* _Yapılacak iş_: II. Mesud'un saltanatını anlatan metni hiçbir değişiklik yapmadan baştan sona yeniden yazın.

II. MESUD
(681-697 H. / 699-710 H.)

  1. cülusu (1284-1296) 

            Sultan Mesud’un Konya’da tahta çıkışı bir bayram sevinci yaratmıştır.  Yeni Sultan halk tarafından yeni bir umut ışığı olarak algılanmakla beraber esasında değişen pek bir şey olmamış, ülkeyi, İlhanlılar ve onların atadığı müslüman devlet adamları idare edip, Sultan sadece bir sembol olarak kalmaya devam etmiştir.  Mesud döneminde Sahib Ata vezirlik ve Pervane’nin yeğeni İzzeddin Muhammed, beylerbeyi makamında kalmışlardır.  Moğol komutanları olarak ta Samagar, Tuğrul Ve Bulargu görev başındaydı.  Keyhüsrev’in Annesinin, onun iki oğlu için hak araması ve Saltanatta Mesuda ortak etmek istemesi nedeniyle Konya’da epey karışıklıklar çıkmıştı.  Mesud bu sırada Argun Han’a gitmek üzere Sivas’ta bulunuyordu.  Ertesi yıl o da Konya’ya geldi.  Talep üzerine Keyhüsrev’in annesi ve iki oğlunu Argun Han’a yolladı.  Orada yapılan yargıda, çocukların esasında Keyhüsrev’e ait olmadıkları anlaşılıp ortadan kaldırıldılar.

* _Alıştırma verileri_:
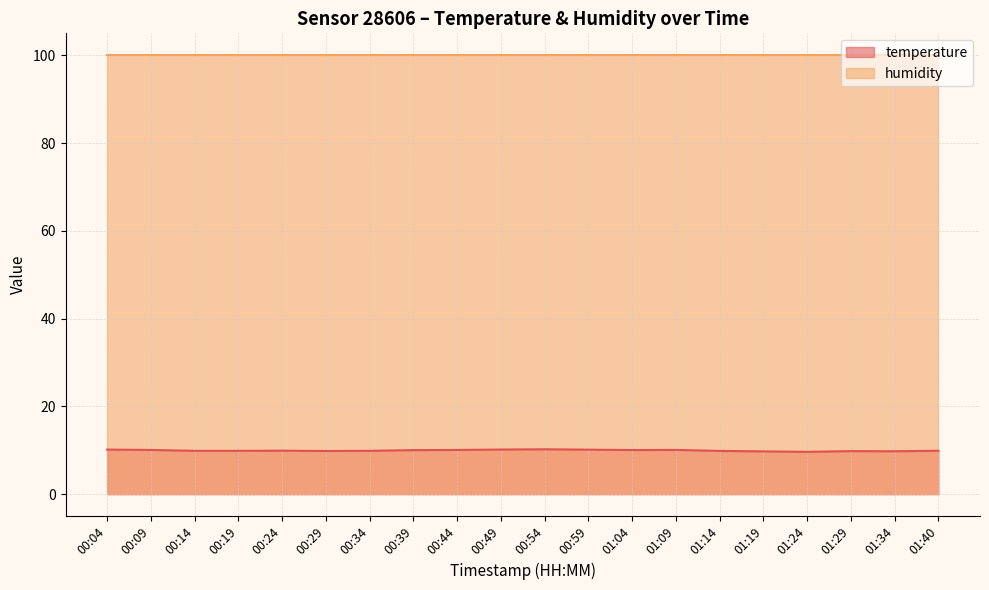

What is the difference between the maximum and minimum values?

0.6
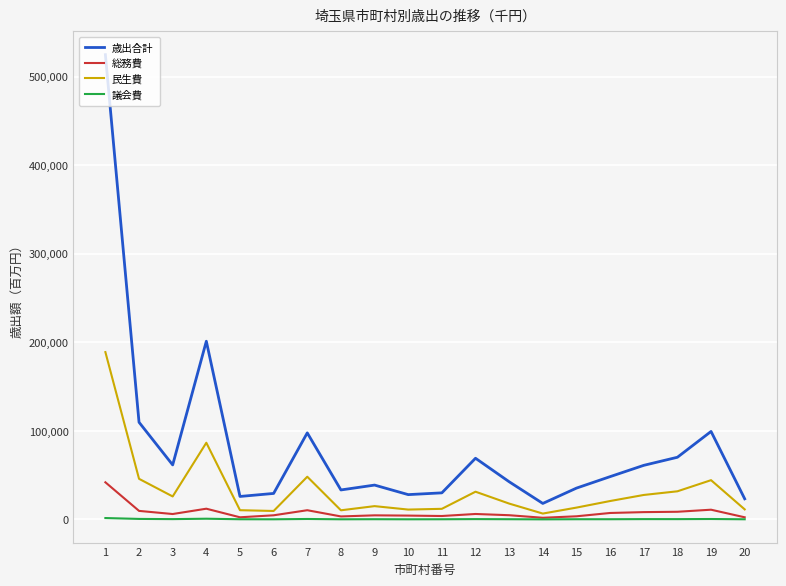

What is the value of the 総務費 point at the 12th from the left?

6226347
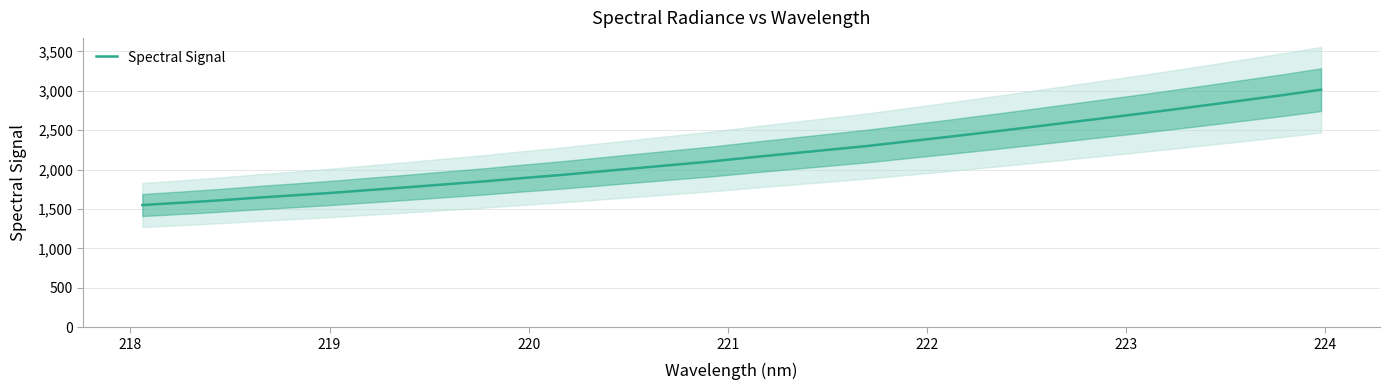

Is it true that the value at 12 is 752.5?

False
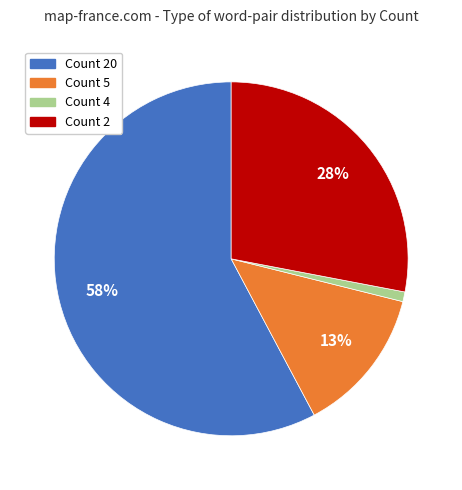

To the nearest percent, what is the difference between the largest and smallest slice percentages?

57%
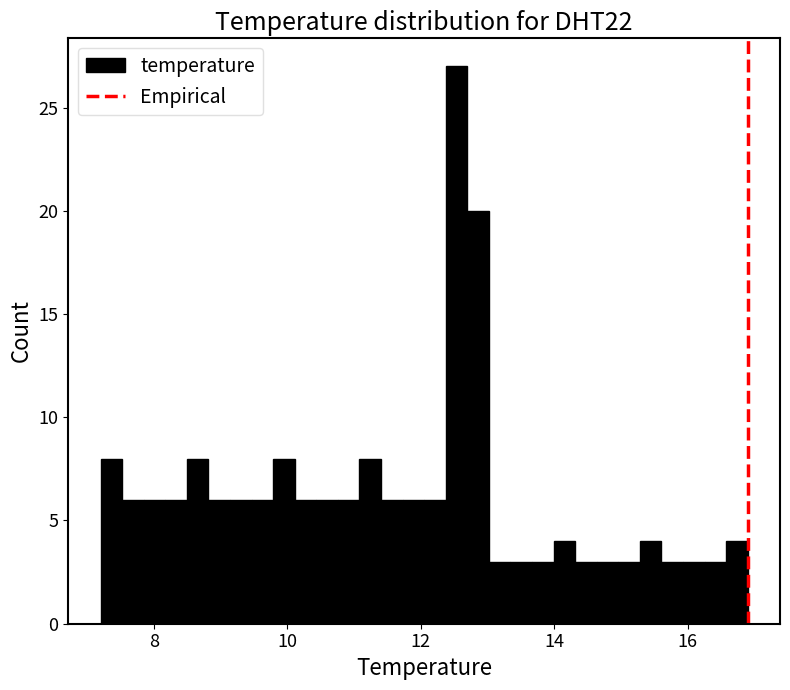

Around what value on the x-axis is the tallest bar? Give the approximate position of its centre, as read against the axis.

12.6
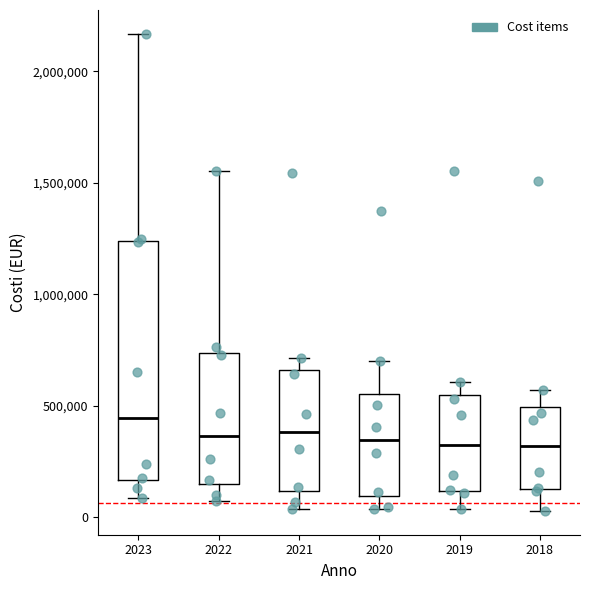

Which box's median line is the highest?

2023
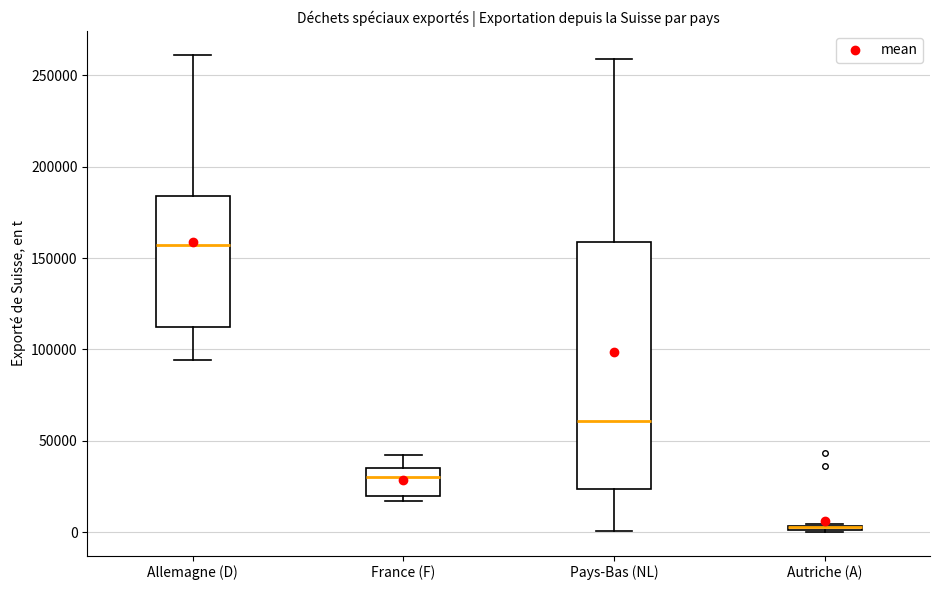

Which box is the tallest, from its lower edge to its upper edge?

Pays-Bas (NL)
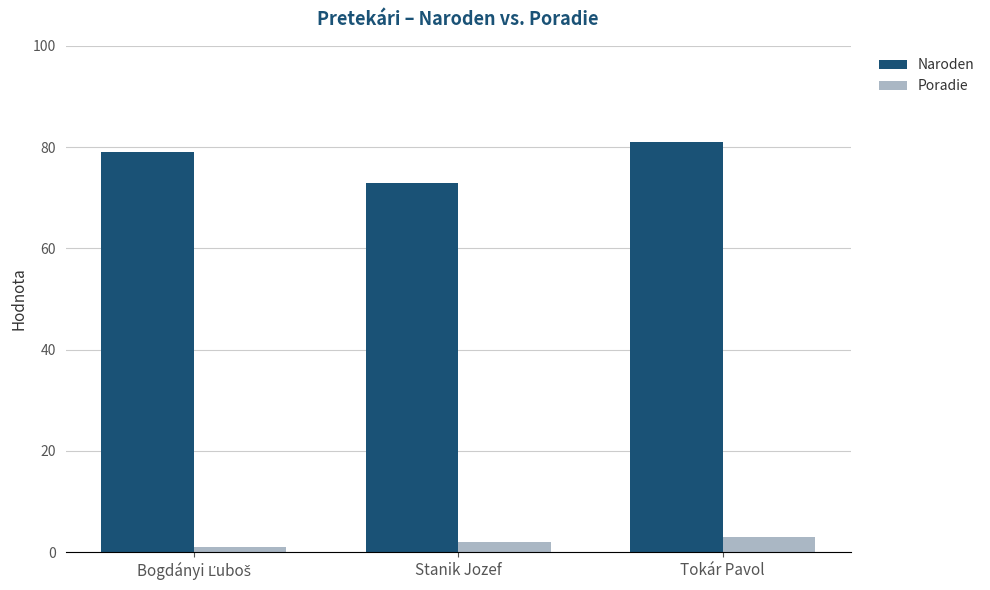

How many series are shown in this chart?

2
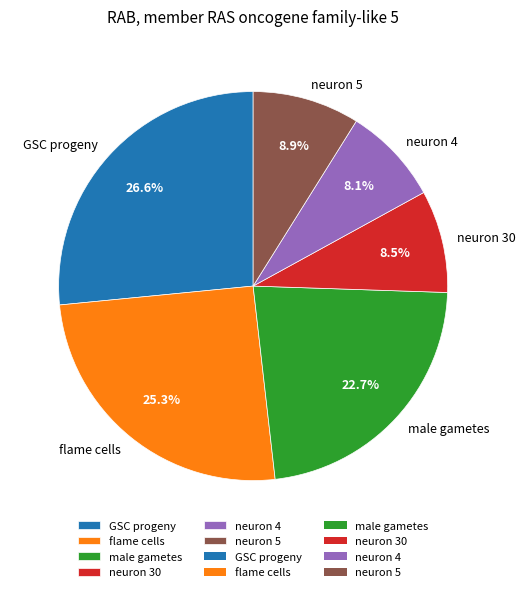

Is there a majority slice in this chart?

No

* _Çözüm_:
II. MESUD
(681-697 H. / 699-710 H.)

  1. cülusu (1284-1296) 

            Sultan Mesud’un Konya’da tahta çıkışı bir bayram sevinci yaratmıştır.  Yeni Sultan halk tarafından yeni bir umut ışığı olarak algılanmakla beraber esasında değişen pek bir şey olmamış, ülkeyi, İlhanlılar ve onların atadığı müslüman devlet adamları idare edip, Sultan sadece bir sembol olarak kalmaya devam etmiştir.  Mesud döneminde Sahib Ata vezirlik ve Pervane’nin yeğeni İzzeddin Muhammed, beylerbeyi makamında kalmışlardır.  Moğol komutanları olarak ta Samagar, Tuğrul Ve Bulargu görev başındaydı.  Keyhüsrev’in Annesinin, onun iki oğlu için hak araması ve Saltanatta Mesuda ortak etmek istemesi nedeniyle Konya’da epey karışıklıklar çıkmıştı.  Mesud bu sırada Argun Han’a gitmek üzere Sivas’ta bulunuyordu.  Ertesi yıl o da Konya’ya geldi.  Talep üzerine Keyhüsrev’in annesi ve iki oğlunu Argun Han’a yolladı.  Orada yapılan yargıda, çocukların esasında Keyhüsrev’e ait olmadıkları anlaşılıp ortadan kaldırıldılar.